Alexander Davis | ConsumerConnect

As a way to maintain an effective workforce at workplaces in the United States (US), it appears hourly wage workers could be in for a good 2022, if a new report on salary budgets comes true.

It was gathered that the latest Conference Board Salary Increase Budget Survey noted a 3.9 percent jump in wage costs for firms is expected next year.

ConsumerConnect reports the US Department of Labour says the Federal Minimum Wage for covered nonexempt employees in the country is $7.25 per hour, and the hourly rate in states, such as California as of 2021 is $14.00/hour.

The government Department noted that several states also have minimum wage laws.

However, in cases where an employee is subject to both the state and Federal minimum wage laws, the employee is entitled to the higher of the two minimum wages.

Researchers stated that hitting that prediction would make the wage increase in 2022 the highest since 2008, according to the survey.

The report suggests that growth in wages for new hires is the main driver. Almost half of the respondents (46 percent) said the increase in wages of new hires played a factor in salary increase budgets for 2022, whereas 39 percent said the bump in inflation was the defining factor.

Workers under the age of 25 and people who changed jobs in the past year are the real winners in the wage hike game.

Gad Levanon, Founder of Labour Market Institute, also in charge of the Help Wanted OnLine programme for The Conference Board, stated: “The faster wage growth of new hires has led to pay compression, which is when wage premiums for work experience shrinks.

“When more experienced workers feel that their pay advantage is no longer significant, they may seek new jobs in the tight labour market, which leads to high labour turnover of more experienced workers.

Levanon said: “Indeed, the quits rate is now the highest in recorded history. Employers faced with extensive departures of experienced workers will raise wages faster for current employees in order to maintain an effective workforce.”

Does this mean the Great Resignation is over?

Will rising wages stem the flow of resignations or accelerate job-hopping? Ira Wolfe, President and Chief Googlisation Officer at Success Performance Solutions, said yes and no.

Wolfe noted that “throwing money at the problem is not a long-term solution.

“For some jobs, it’s simply supply and demand. Companies will dangle money to entice scarce top talent to flip jobs.

“For other jobs, it’s strictly doing what it takes to attract warm bodies to fill positions. But in neither case, does that address resignation, turnover, brain drain, and morale especially at the front line.”

The President and Chief Googlisation Officer also cited the example of his granddaughter, who has been working part-time for a grocery store while going to school.

According to Wolfe, after five years, her daughter said she makes $12 per hour, the same wage that new hires are making.

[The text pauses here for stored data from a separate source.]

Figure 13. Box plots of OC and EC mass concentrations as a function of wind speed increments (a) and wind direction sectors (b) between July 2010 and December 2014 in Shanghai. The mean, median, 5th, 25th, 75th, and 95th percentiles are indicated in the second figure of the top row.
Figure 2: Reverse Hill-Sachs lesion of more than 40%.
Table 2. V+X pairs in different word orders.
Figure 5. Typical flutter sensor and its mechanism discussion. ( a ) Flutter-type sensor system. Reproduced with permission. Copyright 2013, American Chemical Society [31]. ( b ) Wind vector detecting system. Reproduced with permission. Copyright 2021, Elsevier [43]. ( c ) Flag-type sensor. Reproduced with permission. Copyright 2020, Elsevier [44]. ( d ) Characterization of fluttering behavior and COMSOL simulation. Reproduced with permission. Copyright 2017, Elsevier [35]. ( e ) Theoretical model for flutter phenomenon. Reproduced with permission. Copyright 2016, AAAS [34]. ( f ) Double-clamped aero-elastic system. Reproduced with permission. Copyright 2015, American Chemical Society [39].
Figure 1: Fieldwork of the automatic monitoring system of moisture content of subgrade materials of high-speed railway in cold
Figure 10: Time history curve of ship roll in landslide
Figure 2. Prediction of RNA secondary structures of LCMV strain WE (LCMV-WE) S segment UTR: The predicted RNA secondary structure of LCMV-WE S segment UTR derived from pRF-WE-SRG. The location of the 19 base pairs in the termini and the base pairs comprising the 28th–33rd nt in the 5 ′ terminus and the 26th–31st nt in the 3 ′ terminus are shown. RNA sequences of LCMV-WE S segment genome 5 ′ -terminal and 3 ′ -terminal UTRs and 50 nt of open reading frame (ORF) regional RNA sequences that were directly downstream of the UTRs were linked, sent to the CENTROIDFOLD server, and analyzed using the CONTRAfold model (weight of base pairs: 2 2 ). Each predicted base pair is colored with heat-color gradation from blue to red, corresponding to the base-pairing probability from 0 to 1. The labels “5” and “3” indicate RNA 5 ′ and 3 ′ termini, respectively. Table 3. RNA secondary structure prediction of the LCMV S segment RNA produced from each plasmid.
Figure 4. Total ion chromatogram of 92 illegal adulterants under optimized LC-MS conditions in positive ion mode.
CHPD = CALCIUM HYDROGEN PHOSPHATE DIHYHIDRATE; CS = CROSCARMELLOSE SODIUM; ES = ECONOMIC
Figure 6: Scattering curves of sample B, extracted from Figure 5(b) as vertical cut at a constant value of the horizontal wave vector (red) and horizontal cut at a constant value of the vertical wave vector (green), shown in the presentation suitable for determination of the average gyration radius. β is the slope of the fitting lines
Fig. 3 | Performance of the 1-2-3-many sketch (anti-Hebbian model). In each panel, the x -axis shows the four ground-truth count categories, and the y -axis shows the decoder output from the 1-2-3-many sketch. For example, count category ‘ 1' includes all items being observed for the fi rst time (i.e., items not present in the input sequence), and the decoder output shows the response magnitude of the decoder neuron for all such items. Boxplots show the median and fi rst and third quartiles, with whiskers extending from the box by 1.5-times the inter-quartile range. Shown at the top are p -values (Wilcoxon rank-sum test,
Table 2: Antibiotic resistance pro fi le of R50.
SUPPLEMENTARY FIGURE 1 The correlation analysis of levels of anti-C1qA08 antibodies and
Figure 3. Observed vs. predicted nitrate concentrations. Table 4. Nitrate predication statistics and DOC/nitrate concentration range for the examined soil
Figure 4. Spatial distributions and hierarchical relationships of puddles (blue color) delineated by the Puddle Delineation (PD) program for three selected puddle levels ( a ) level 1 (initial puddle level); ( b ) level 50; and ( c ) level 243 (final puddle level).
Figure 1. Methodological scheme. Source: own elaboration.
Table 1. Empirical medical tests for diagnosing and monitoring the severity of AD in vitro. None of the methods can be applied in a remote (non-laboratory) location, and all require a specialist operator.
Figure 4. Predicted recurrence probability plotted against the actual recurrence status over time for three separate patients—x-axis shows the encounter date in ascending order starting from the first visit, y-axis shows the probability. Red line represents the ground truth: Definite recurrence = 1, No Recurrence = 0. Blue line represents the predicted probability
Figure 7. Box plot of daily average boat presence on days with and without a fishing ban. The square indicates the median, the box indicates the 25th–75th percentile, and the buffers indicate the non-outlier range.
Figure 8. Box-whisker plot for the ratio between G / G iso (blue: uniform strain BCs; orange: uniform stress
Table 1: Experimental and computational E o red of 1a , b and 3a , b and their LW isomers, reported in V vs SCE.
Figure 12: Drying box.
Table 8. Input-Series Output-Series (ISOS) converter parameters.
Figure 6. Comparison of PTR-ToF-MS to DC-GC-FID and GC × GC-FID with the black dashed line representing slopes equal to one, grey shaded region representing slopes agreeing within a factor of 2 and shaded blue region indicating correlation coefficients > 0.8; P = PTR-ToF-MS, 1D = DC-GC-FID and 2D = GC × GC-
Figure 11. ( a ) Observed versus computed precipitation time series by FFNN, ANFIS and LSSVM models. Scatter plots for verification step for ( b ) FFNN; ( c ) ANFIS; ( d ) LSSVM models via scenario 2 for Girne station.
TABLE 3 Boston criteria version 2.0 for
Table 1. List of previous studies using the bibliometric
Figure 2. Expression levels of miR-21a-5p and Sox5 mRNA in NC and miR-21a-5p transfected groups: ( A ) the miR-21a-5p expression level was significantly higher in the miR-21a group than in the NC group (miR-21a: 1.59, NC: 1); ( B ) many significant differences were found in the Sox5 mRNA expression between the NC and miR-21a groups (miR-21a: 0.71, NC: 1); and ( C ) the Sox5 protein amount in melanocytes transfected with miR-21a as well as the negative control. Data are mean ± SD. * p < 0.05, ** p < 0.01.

So, what did she do? She resigned to accept a job for several dollars more.

Wolfe said: “Raising wages to attract new talent also requires raising wages significantly for current employees, otherwise, they will leave. Replacements will come with a higher price tag and less loyalty – a terrible trade-off and bad business decision.

“Wages also don’t address the #1 and #2 worker demands – flexibility and purpose. In other words, will wages rise?”

She added: “Yes. Will it open a pandora’s box without proactively and aggressively addressing pay equity, compensation, benefits, company culture, and employment brand? Absolutely.”